Using instrument variables in regression analysis

The ivregress command can be used to specify instrument variables. This is relevant if there is a suspicion of multicollinearity (correlation between at least two of the independent variables). Instrument variables are defined inside the parentheses expression. In the example below, the instrument variable wealth_high and the instrument age are being used. But you can use as many instruments as you want. For example, if you also think that place of residence (= Oslo) affects wealth_high, you can use the parentheses expression (wealth_high = age oslo). But in principle, ivregress treats all independent variables as instruments, except the instrument variable.

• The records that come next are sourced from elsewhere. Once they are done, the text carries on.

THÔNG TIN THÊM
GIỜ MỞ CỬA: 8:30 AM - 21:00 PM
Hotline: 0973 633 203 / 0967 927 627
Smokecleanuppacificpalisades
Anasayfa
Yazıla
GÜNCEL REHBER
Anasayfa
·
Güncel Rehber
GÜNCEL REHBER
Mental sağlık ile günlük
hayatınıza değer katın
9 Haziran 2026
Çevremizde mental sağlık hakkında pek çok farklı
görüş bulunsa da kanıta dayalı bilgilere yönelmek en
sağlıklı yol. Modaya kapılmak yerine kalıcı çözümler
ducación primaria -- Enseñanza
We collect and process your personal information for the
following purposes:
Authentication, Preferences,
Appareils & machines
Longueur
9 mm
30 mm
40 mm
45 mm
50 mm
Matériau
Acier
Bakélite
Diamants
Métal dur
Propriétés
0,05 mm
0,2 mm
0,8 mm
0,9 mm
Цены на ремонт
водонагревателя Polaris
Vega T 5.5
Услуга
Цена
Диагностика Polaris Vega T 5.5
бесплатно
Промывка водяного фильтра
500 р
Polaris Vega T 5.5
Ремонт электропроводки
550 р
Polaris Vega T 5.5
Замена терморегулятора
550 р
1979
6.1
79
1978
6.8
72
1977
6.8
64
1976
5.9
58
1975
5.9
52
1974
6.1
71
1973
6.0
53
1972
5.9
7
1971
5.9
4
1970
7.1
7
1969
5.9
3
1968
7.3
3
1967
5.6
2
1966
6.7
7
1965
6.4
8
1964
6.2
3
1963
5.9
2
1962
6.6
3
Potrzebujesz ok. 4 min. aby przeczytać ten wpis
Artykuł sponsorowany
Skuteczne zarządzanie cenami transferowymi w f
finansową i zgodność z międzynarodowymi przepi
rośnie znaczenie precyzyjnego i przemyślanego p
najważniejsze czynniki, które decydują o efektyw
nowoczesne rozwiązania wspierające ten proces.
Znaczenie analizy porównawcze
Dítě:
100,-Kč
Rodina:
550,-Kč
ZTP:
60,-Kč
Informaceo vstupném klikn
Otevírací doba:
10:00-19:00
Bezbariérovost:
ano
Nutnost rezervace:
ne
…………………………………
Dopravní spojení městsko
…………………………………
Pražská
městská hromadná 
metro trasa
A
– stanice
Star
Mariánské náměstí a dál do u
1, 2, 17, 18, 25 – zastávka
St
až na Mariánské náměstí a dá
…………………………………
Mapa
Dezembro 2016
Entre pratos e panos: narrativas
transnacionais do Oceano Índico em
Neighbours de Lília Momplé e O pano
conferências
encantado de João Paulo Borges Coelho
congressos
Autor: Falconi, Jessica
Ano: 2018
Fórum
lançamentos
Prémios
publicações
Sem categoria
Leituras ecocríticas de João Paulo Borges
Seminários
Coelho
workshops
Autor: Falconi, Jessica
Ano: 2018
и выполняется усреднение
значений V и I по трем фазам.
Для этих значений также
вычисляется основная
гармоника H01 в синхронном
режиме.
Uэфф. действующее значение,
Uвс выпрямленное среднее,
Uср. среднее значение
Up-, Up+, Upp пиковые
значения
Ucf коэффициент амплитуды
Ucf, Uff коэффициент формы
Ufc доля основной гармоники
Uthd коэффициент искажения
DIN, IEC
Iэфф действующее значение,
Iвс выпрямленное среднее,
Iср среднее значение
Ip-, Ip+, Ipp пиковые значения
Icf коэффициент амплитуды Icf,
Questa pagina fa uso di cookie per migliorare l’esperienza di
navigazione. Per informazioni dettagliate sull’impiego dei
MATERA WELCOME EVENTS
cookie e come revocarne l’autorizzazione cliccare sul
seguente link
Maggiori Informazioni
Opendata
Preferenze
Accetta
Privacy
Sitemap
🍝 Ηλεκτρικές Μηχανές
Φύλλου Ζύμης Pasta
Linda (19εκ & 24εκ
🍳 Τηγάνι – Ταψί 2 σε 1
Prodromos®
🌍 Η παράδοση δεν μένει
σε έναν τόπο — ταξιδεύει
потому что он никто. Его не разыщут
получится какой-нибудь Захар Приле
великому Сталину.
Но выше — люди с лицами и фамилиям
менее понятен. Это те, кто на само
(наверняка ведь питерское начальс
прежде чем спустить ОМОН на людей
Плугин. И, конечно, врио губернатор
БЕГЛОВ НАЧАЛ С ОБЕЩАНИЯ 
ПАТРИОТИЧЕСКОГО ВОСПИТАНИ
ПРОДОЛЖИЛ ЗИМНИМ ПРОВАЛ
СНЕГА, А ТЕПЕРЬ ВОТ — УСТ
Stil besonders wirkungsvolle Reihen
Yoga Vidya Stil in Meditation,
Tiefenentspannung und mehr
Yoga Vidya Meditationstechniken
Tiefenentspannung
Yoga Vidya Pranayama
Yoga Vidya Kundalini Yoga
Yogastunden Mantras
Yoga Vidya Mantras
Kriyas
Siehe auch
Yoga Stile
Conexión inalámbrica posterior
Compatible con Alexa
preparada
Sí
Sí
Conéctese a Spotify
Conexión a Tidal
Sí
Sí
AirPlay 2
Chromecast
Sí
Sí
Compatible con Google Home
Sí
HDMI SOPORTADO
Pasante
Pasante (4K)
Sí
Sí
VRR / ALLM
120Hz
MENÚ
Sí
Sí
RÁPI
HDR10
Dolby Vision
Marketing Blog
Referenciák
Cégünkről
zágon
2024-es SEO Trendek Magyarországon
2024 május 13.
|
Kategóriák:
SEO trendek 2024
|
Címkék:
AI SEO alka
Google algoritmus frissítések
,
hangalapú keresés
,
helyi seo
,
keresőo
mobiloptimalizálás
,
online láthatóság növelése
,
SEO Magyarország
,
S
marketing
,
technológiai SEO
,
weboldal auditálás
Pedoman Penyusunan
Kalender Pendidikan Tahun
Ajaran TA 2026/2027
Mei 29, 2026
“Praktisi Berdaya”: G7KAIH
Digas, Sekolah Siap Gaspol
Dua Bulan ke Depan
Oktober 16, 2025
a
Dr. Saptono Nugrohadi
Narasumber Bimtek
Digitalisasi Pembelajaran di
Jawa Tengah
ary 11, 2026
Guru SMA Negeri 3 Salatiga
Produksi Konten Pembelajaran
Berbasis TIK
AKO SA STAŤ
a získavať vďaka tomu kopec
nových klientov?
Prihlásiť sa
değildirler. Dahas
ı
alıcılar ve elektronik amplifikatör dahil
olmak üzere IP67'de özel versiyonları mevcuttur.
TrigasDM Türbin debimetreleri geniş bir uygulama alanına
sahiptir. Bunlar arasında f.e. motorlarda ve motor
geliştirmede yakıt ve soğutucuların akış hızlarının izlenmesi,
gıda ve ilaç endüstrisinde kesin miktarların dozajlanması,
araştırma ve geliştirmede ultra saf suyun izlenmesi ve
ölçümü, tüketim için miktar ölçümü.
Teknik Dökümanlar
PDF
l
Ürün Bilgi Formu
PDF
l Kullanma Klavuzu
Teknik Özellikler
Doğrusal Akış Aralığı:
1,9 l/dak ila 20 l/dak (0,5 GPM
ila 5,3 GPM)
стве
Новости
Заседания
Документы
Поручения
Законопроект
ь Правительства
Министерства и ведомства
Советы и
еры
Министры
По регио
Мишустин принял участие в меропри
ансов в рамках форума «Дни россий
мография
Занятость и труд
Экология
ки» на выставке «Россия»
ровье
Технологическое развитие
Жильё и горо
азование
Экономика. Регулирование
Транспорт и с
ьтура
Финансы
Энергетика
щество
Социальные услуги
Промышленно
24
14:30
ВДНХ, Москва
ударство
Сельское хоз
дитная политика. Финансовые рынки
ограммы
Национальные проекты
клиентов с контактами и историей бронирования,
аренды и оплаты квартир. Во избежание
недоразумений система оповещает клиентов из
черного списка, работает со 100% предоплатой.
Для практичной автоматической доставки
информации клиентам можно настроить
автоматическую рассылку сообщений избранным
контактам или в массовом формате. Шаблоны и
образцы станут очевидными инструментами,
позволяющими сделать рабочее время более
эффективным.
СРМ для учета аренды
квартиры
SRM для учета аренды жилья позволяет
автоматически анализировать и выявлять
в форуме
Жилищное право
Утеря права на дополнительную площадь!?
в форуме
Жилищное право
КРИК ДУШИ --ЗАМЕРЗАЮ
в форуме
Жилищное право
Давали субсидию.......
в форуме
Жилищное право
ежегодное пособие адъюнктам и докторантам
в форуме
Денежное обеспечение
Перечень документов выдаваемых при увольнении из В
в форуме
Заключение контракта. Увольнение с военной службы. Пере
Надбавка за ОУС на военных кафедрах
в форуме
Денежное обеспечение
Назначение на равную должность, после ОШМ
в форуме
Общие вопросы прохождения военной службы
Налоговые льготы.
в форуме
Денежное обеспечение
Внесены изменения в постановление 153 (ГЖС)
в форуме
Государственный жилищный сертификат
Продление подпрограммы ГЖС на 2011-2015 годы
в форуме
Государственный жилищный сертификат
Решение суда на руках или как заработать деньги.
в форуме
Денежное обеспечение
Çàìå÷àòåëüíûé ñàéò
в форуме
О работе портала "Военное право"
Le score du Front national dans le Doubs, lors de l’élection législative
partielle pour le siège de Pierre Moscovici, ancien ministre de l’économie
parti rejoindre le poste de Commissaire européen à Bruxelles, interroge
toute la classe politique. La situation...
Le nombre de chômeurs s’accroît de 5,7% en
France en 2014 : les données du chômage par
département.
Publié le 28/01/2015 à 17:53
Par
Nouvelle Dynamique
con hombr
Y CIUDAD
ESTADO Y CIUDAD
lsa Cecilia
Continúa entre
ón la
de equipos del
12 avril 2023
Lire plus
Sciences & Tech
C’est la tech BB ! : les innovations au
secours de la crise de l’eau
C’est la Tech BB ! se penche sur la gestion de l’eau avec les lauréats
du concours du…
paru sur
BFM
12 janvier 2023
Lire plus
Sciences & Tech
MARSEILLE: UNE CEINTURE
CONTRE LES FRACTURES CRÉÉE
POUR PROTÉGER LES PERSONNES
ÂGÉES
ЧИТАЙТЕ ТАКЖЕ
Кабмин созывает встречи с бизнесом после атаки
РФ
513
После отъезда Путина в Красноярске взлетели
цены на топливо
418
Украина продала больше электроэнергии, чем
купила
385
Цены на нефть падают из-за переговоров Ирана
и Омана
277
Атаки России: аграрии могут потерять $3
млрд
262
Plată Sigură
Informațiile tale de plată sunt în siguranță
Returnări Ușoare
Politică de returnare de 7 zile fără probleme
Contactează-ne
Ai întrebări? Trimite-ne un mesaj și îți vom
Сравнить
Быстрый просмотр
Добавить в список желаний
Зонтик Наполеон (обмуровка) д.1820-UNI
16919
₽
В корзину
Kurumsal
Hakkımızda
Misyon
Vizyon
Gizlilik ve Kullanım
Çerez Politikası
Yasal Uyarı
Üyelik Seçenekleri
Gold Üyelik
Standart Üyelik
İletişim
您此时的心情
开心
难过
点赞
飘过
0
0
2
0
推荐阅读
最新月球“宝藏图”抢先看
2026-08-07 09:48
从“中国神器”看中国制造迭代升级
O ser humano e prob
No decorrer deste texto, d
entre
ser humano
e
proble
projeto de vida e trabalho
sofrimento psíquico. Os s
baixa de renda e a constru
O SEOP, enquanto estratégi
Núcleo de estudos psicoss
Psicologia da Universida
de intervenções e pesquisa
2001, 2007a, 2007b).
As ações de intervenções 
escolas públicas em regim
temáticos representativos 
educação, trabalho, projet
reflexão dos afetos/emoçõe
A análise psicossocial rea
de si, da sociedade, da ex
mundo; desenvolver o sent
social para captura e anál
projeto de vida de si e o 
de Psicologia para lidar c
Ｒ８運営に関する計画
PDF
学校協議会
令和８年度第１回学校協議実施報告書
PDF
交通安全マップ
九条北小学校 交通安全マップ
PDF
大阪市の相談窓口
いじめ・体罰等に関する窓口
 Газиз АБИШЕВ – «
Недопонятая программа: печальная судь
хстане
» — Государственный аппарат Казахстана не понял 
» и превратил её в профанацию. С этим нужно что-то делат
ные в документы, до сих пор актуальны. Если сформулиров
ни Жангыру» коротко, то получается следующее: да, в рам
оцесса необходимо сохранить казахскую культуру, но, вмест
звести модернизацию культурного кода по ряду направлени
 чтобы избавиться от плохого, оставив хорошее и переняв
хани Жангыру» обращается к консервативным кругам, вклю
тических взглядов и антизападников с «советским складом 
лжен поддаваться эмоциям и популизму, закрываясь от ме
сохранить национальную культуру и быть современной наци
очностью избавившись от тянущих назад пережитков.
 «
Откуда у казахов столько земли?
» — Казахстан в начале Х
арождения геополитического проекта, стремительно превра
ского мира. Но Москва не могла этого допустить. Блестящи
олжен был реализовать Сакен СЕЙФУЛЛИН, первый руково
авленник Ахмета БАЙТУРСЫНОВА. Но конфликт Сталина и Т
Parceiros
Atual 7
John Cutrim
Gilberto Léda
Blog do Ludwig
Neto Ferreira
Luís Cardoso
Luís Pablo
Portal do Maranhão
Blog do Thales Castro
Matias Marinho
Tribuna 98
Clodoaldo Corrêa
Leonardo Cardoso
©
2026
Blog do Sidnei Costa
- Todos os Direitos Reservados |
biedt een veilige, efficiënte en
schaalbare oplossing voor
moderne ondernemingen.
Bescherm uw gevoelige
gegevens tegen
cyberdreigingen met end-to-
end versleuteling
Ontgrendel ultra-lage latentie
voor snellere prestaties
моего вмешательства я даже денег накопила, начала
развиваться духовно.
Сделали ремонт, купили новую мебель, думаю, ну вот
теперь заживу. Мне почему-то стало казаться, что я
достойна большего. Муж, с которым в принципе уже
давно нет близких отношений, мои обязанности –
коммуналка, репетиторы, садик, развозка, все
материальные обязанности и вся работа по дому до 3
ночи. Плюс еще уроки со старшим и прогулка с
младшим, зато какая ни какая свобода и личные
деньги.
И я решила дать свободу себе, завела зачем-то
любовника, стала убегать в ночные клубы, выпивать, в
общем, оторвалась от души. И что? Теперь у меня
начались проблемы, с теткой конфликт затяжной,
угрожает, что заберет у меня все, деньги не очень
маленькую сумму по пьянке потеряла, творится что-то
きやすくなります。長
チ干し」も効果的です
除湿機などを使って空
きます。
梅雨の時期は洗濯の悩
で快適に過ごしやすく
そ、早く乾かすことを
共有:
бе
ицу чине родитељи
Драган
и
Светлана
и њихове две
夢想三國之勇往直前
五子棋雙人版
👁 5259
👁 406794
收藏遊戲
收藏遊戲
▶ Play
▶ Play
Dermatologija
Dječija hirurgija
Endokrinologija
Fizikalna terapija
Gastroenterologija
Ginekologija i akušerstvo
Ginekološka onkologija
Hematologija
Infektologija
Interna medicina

require no.ssb.fdb:13 as db

create-dataset ivtest

import db/INNTEKT_WLONN 2019-12-31 as wage
import db/BEFOLKNING_FOEDSELS_AAR_MND as birthdate

generate age = 2018 - int(birthdate /100)
drop if age < 18 | age > 60

import db/BEFOLKNING_KJOENN as gender
generate male = 0
replace male = 1 if gender == '1'

import db/INNTEKT_BRUTTOFORM 2018-12-31 as wealth
generate wealth_high = 0
replace wealth_high = 1 if wealth > 1500000

//Performs a regular linear regression
regress wage age male wealth_high

//Suspects correlation between age and wealth. Use instrument variabel (wealth_high)
ivregress wage male (wealth_high = age)

//In addition to comparing the two outputs, we need to check for multicollinearity and normal distribution
correlate wealth_high age
regress-predict wage age male wealth_high, residuals(res1)
ivregress-predict wage male (wealth_high = age), residuals(res2)

histogram res1
histogram res2